Source information section start

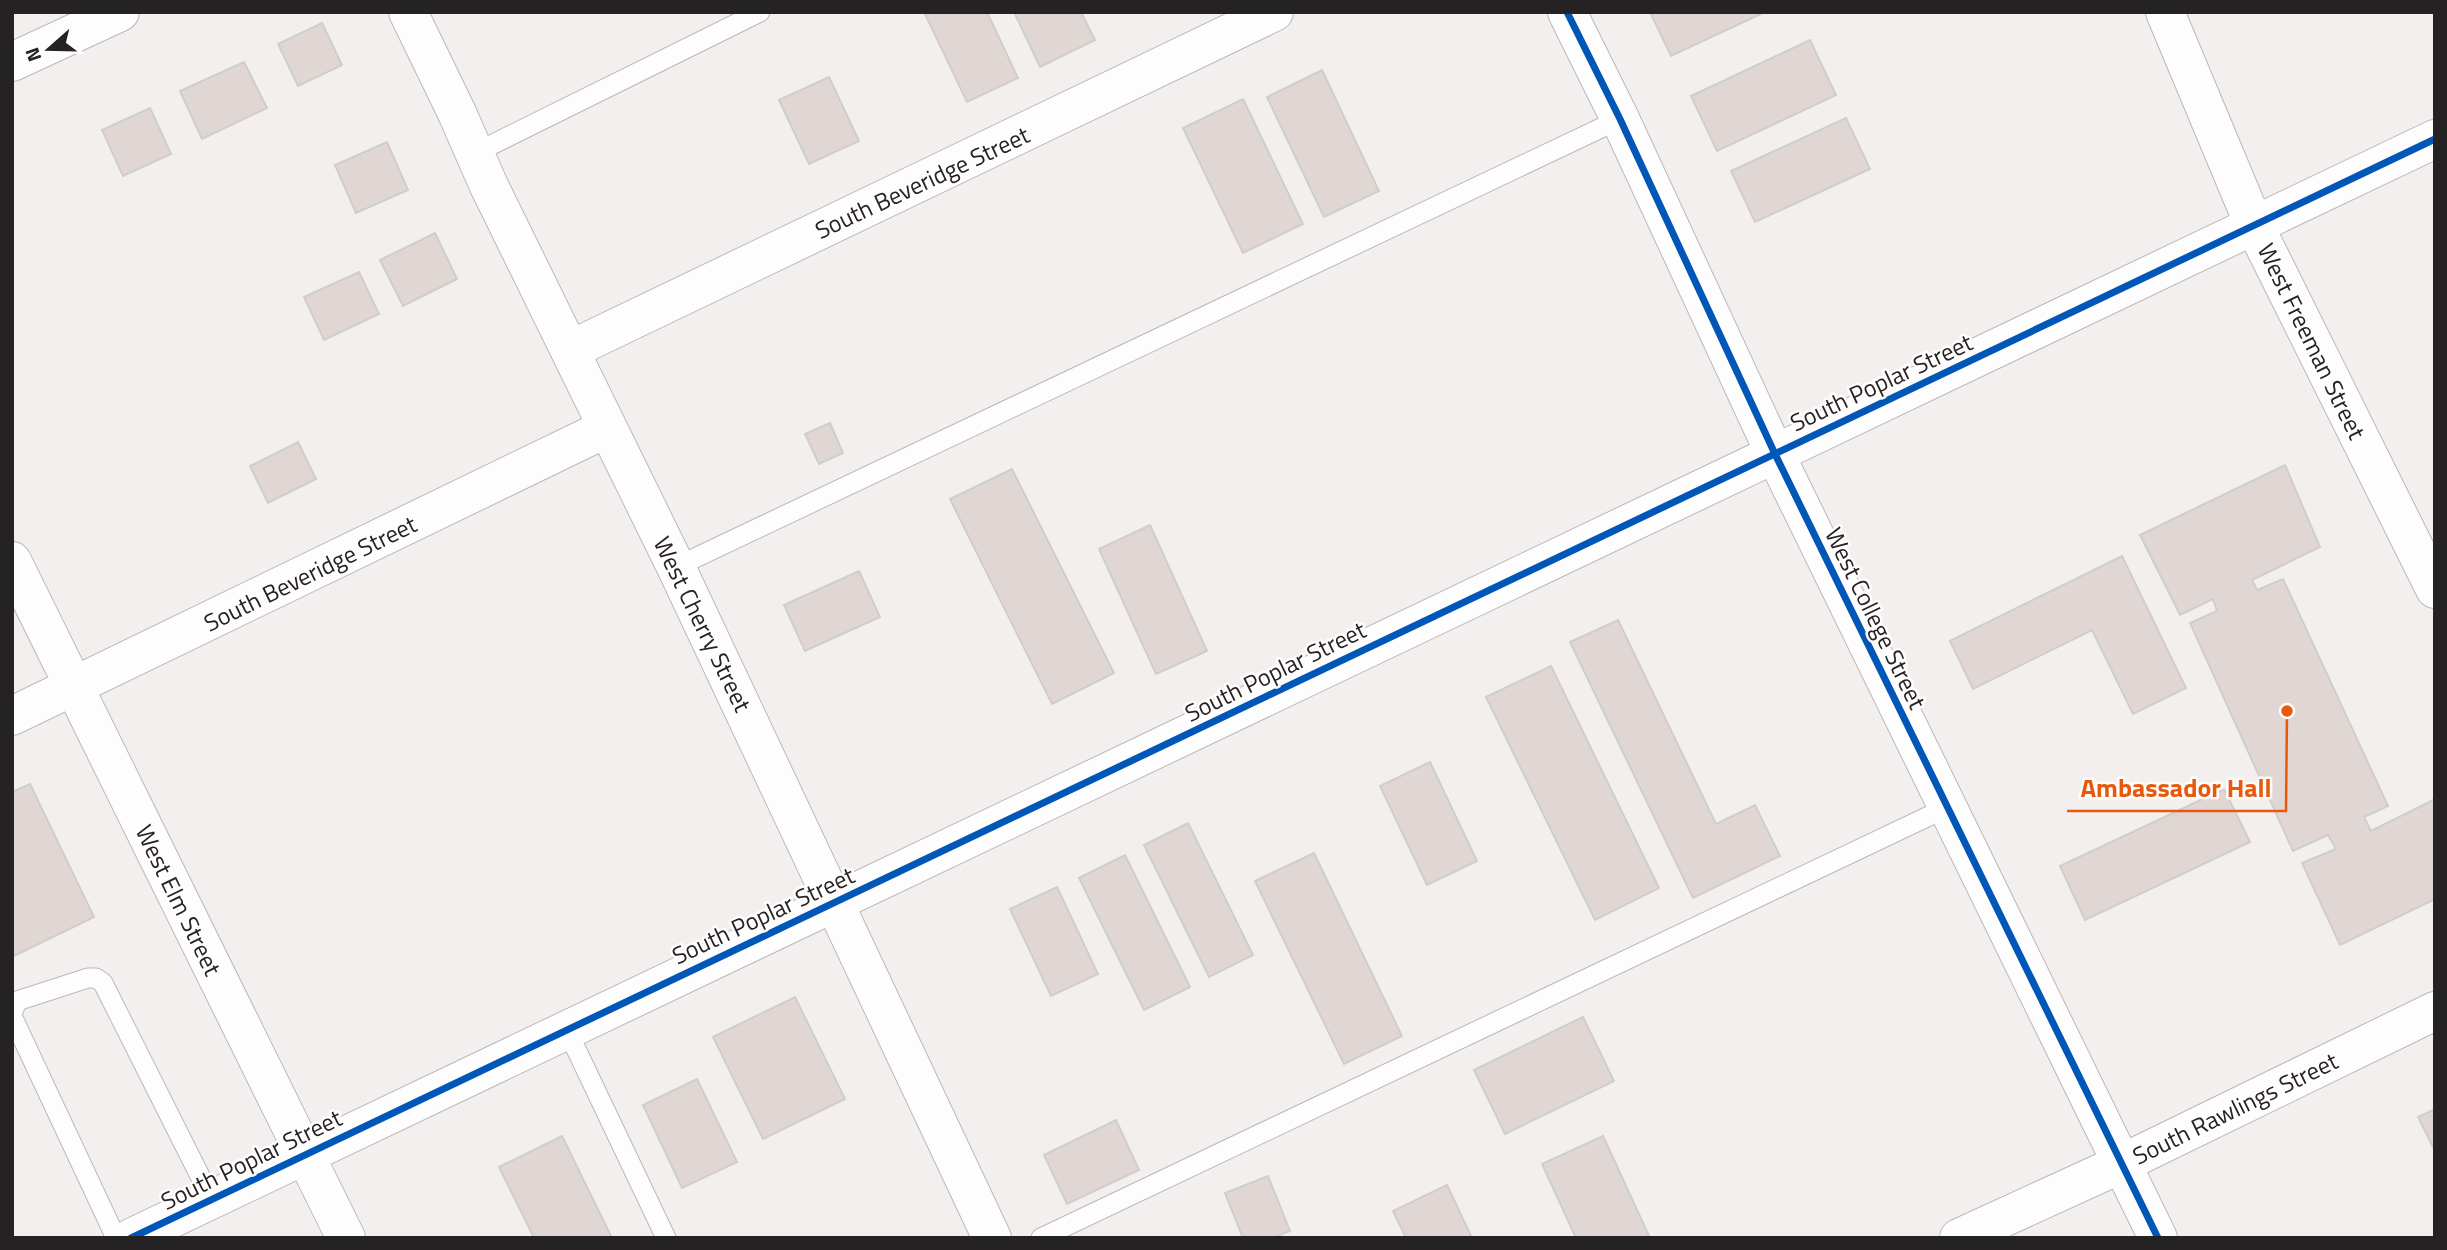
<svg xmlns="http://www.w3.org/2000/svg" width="2447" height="1250" viewBox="0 0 2447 1250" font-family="'Titillium Web',sans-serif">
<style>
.building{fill:#e0d6d3;stroke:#d0cdcd;stroke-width:2}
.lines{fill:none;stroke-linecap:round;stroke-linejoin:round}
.service-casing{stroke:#bbb8b8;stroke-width:21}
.minor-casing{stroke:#bbb8b8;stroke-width:40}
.service{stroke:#fdfdfd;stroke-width:19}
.minor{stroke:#fdfdfd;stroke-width:38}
.cycleway-casing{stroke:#fffcfc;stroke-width:11}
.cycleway{stroke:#0057b8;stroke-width:7}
.labels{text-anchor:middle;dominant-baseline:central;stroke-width:5;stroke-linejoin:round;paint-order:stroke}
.street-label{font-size:24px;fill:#242222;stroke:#fffcfc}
.leader{fill:none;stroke:#e8590c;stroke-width:2.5}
.callout-dot{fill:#e8590c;stroke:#fffcfc;stroke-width:2.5}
.callout-label{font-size:26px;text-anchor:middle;font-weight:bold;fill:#e8590c;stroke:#fffcfc;stroke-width:5;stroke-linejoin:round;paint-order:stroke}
</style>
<rect width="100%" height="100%" fill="#f3efef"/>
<g class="building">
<polygon points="924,12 987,12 1018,78 967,102"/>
<polygon points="1014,12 1081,12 1095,40 1040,67"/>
<polygon points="1650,12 1765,12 1671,56"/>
<polygon points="322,23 342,65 298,86 278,44"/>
<polygon points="1810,40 1836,95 1717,151 1691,96"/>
<polygon points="244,62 267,108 202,139 180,91"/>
<polygon points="1322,70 1379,191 1324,217 1267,97"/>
<polygon points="829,77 859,141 809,164 779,100"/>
<polygon points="1243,99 1303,224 1243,253 1183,128"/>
<polygon points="150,108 171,154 123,176 102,130"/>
<polygon points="1846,118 1870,169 1755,222 1731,171"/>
<polygon points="387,142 408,190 356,213 335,165"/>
<polygon points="435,233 457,279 403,306 380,260"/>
<polygon points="359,272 379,314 324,340 304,297"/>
<polygon points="830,423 843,453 819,464 805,434"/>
<polygon points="298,442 316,479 268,503 250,466"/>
<polygon points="2285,465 2320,547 2252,580 2257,590 2283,579 2388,806 2364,817 2371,831 2435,799 2435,899 2340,945 2302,863 2336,849 2328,835 2293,851 2190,623 2217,611 2213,599 2180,615 2140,535"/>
<polygon points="1012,469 1114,673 1052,704 950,499"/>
<polygon points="1150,525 1207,651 1156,674 1099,549"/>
<polygon points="2122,556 2186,688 2133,714 2092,630 1973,689 1950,641"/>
<polygon points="859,571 880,617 805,651 784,605"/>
<polygon points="1618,620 1716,824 1755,805 1780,856 1693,898 1570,642"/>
<polygon points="1551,666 1659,888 1595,920 1486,697"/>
<polygon points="1430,762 1477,861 1427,885 1380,786"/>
<polygon points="30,784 94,917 12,957 12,792"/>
<polygon points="2224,789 2250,842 2085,920 2060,866"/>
<polygon points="1188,823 1253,955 1209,977 1144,845"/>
<polygon points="1314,853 1402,1036 1344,1064 1255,881"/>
<polygon points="1125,855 1190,987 1144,1010 1079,878"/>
<polygon points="1057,887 1098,974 1051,996 1010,909"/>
<polygon points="795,997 845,1099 763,1139 713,1037"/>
<polygon points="1583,1017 1614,1081 1505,1134 1474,1070"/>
<polygon points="697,1079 737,1162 682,1188 643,1105"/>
<polygon points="2435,1109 2435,1151 2418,1117"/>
<polygon points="1116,1120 1139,1170 1067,1204 1044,1155"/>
<polygon points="562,1136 612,1238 534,1238 499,1167"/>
<polygon points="1603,1136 1650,1238 1576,1238 1542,1164"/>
<polygon points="1268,1176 1290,1231 1273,1238 1243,1238 1225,1193"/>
<polygon points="1447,1185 1472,1238 1406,1238 1393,1211"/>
</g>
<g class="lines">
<defs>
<g id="service">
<polyline points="475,153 760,12"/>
<polyline points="676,567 1620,119"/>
<polyline points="12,1014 17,1001 88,978 96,978 103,983 212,1200"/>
<polyline points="12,1016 116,1238"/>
<polyline points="567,1030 666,1238"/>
<polyline points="1041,1238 1948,807"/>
</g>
<g id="minor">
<polyline points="408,12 457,113 489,186 676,567 992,1238"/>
<polyline points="1567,12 1620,119 1775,454 2158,1238"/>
<polyline points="2165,12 2254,225 2435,589"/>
<polyline points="12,62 120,12"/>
<polyline points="570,350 1274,12"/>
<polyline points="12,561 346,1238"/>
<polyline points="12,716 607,428"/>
<polyline points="131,1238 2435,139"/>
<polyline points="1959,1238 2123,1163 2435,1011"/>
</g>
</defs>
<use href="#service" class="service-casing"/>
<use href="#minor" class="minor-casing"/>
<use href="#service" class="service"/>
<use href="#minor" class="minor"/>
<defs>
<g id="cycleway">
<polyline points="1567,12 1620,119 1775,454 2158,1238"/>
<polyline points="131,1238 2435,139"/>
</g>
</defs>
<use href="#cycleway" class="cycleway-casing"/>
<use href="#cycleway" class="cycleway"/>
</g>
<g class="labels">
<g class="street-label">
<text transform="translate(922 182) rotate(-25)">South Beveridge Street</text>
<text transform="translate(2312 341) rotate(64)">West Freeman Street</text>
<text transform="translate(1881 382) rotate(-25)">South Poplar Street</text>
<text transform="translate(310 573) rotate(-26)">South Beveridge Street</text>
<text transform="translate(1876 618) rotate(64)">West College Street</text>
<text transform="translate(703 624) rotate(64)">West Cherry Street</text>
<text transform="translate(1275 671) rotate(-26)">South Poplar Street</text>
<text transform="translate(179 900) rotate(64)">West Elm Street</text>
<text transform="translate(763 915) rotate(-25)">South Poplar Street</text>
<text transform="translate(2235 1108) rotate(-26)">South Rawlings Street</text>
<text transform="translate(251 1159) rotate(-26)">South Poplar Street</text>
</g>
</g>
<path class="leader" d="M2287 711L2286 811H2067"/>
<circle class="callout-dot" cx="2287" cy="711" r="7"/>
<g class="callout-label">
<text x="2176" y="797">Ambassador Hall</text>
</g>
<rect width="2447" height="1250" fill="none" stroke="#242222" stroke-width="28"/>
<g transform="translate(49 49) rotate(250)" stroke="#fffcfc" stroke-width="5" paint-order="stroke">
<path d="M0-5L12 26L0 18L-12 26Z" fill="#242222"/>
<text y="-10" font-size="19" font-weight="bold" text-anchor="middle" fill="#242222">N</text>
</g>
</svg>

Source information section end

Activity:
Each entry must be reproduced word for word, and any image among them left out.

Response box:
<svg xmlns="http://www.w3.org/2000/svg" width="2447" height="1250" viewBox="0 0 2447 1250" font-family="'Titillium Web',sans-serif">
<style>
.building{fill:#e0d6d3;stroke:#d0cdcd;stroke-width:2}
.lines{fill:none;stroke-linecap:round;stroke-linejoin:round}
.service-casing{stroke:#bbb8b8;stroke-width:21}
.minor-casing{stroke:#bbb8b8;stroke-width:40}
.service{stroke:#fdfdfd;stroke-width:19}
.minor{stroke:#fdfdfd;stroke-width:38}
.cycleway-casing{stroke:#fffcfc;stroke-width:11}
.cycleway{stroke:#0057b8;stroke-width:7}
.labels{text-anchor:middle;dominant-baseline:central;stroke-width:5;stroke-linejoin:round;paint-order:stroke}
.street-label{font-size:24px;fill:#242222;stroke:#fffcfc}
.leader{fill:none;stroke:#e8590c;stroke-width:2.5}
.callout-dot{fill:#e8590c;stroke:#fffcfc;stroke-width:2.5}
.callout-label{font-size:26px;text-anchor:middle;font-weight:bold;fill:#e8590c;stroke:#fffcfc;stroke-width:5;stroke-linejoin:round;paint-order:stroke}
</style>
<rect width="100%" height="100%" fill="#f3efef"/>
<g class="building">
<polygon points="924,12 987,12 1018,78 967,102"/>
<polygon points="1014,12 1081,12 1095,40 1040,67"/>
<polygon points="1650,12 1765,12 1671,56"/>
<polygon points="322,23 342,65 298,86 278,44"/>
<polygon points="1810,40 1836,95 1717,151 1691,96"/>
<polygon points="244,62 267,108 202,139 180,91"/>
<polygon points="1322,70 1379,191 1324,217 1267,97"/>
<polygon points="829,77 859,141 809,164 779,100"/>
<polygon points="1243,99 1303,224 1243,253 1183,128"/>
<polygon points="150,108 171,154 123,176 102,130"/>
<polygon points="1846,118 1870,169 1755,222 1731,171"/>
<polygon points="387,142 408,190 356,213 335,165"/>
<polygon points="435,233 457,279 403,306 380,260"/>
<polygon points="359,272 379,314 324,340 304,297"/>
<polygon points="830,423 843,453 819,464 805,434"/>
<polygon points="298,442 316,479 268,503 250,466"/>
<polygon points="2285,465 2320,547 2252,580 2257,590 2283,579 2388,806 2364,817 2371,831 2435,799 2435,899 2340,945 2302,863 2336,849 2328,835 2293,851 2190,623 2217,611 2213,599 2180,615 2140,535"/>
<polygon points="1012,469 1114,673 1052,704 950,499"/>
<polygon points="1150,525 1207,651 1156,674 1099,549"/>
<polygon points="2122,556 2186,688 2133,714 2092,630 1973,689 1950,641"/>
<polygon points="859,571 880,617 805,651 784,605"/>
<polygon points="1618,620 1716,824 1755,805 1780,856 1693,898 1570,642"/>
<polygon points="1551,666 1659,888 1595,920 1486,697"/>
<polygon points="1430,762 1477,861 1427,885 1380,786"/>
<polygon points="30,784 94,917 12,957 12,792"/>
<polygon points="2224,789 2250,842 2085,920 2060,866"/>
<polygon points="1188,823 1253,955 1209,977 1144,845"/>
<polygon points="1314,853 1402,1036 1344,1064 1255,881"/>
<polygon points="1125,855 1190,987 1144,1010 1079,878"/>
<polygon points="1057,887 1098,974 1051,996 1010,909"/>
<polygon points="795,997 845,1099 763,1139 713,1037"/>
<polygon points="1583,1017 1614,1081 1505,1134 1474,1070"/>
<polygon points="697,1079 737,1162 682,1188 643,1105"/>
<polygon points="2435,1109 2435,1151 2418,1117"/>
<polygon points="1116,1120 1139,1170 1067,1204 1044,1155"/>
<polygon points="562,1136 612,1238 534,1238 499,1167"/>
<polygon points="1603,1136 1650,1238 1576,1238 1542,1164"/>
<polygon points="1268,1176 1290,1231 1273,1238 1243,1238 1225,1193"/>
<polygon points="1447,1185 1472,1238 1406,1238 1393,1211"/>
</g>
<g class="lines">
<defs>
<g id="service">
<polyline points="475,153 760,12"/>
<polyline points="676,567 1620,119"/>
<polyline points="12,1014 17,1001 88,978 96,978 103,983 212,1200"/>
<polyline points="12,1016 116,1238"/>
<polyline points="567,1030 666,1238"/>
<polyline points="1041,1238 1948,807"/>
</g>
<g id="minor">
<polyline points="408,12 457,113 489,186 676,567 992,1238"/>
<polyline points="1567,12 1620,119 1775,454 2158,1238"/>
<polyline points="2165,12 2254,225 2435,589"/>
<polyline points="12,62 120,12"/>
<polyline points="570,350 1274,12"/>
<polyline points="12,561 346,1238"/>
<polyline points="12,716 607,428"/>
<polyline points="131,1238 2435,139"/>
<polyline points="1959,1238 2123,1163 2435,1011"/>
</g>
</defs>
<use href="#service" class="service-casing"/>
<use href="#minor" class="minor-casing"/>
<use href="#service" class="service"/>
<use href="#minor" class="minor"/>
<defs>
<g id="cycleway">
<polyline points="1567,12 1620,119 1775,454 2158,1238"/>
<polyline points="131,1238 2435,139"/>
</g>
</defs>
<use href="#cycleway" class="cycleway-casing"/>
<use href="#cycleway" class="cycleway"/>
</g>
<g class="labels">
<g class="street-label">
<text transform="translate(922 182) rotate(-25)">South Beveridge Street</text>
<text transform="translate(2312 341) rotate(64)">West Freeman Street</text>
<text transform="translate(1881 382) rotate(-25)">South Poplar Street</text>
<text transform="translate(310 573) rotate(-26)">South Beveridge Street</text>
<text transform="translate(1876 618) rotate(64)">West College Street</text>
<text transform="translate(703 624) rotate(64)">West Cherry Street</text>
<text transform="translate(1275 671) rotate(-26)">South Poplar Street</text>
<text transform="translate(179 900) rotate(64)">West Elm Street</text>
<text transform="translate(763 915) rotate(-25)">South Poplar Street</text>
<text transform="translate(2235 1108) rotate(-26)">South Rawlings Street</text>
<text transform="translate(251 1159) rotate(-26)">South Poplar Street</text>
</g>
</g>
<path class="leader" d="M2287 711L2286 811H2067"/>
<circle class="callout-dot" cx="2287" cy="711" r="7"/>
<g class="callout-label">
<text x="2176" y="797">Ambassador Hall</text>
</g>
<rect width="2447" height="1250" fill="none" stroke="#242222" stroke-width="28"/>
<g transform="translate(49 49) rotate(250)" stroke="#fffcfc" stroke-width="5" paint-order="stroke">
<path d="M0-5L12 26L0 18L-12 26Z" fill="#242222"/>
<text y="-10" font-size="19" font-weight="bold" text-anchor="middle" fill="#242222">N</text>
</g>
</svg>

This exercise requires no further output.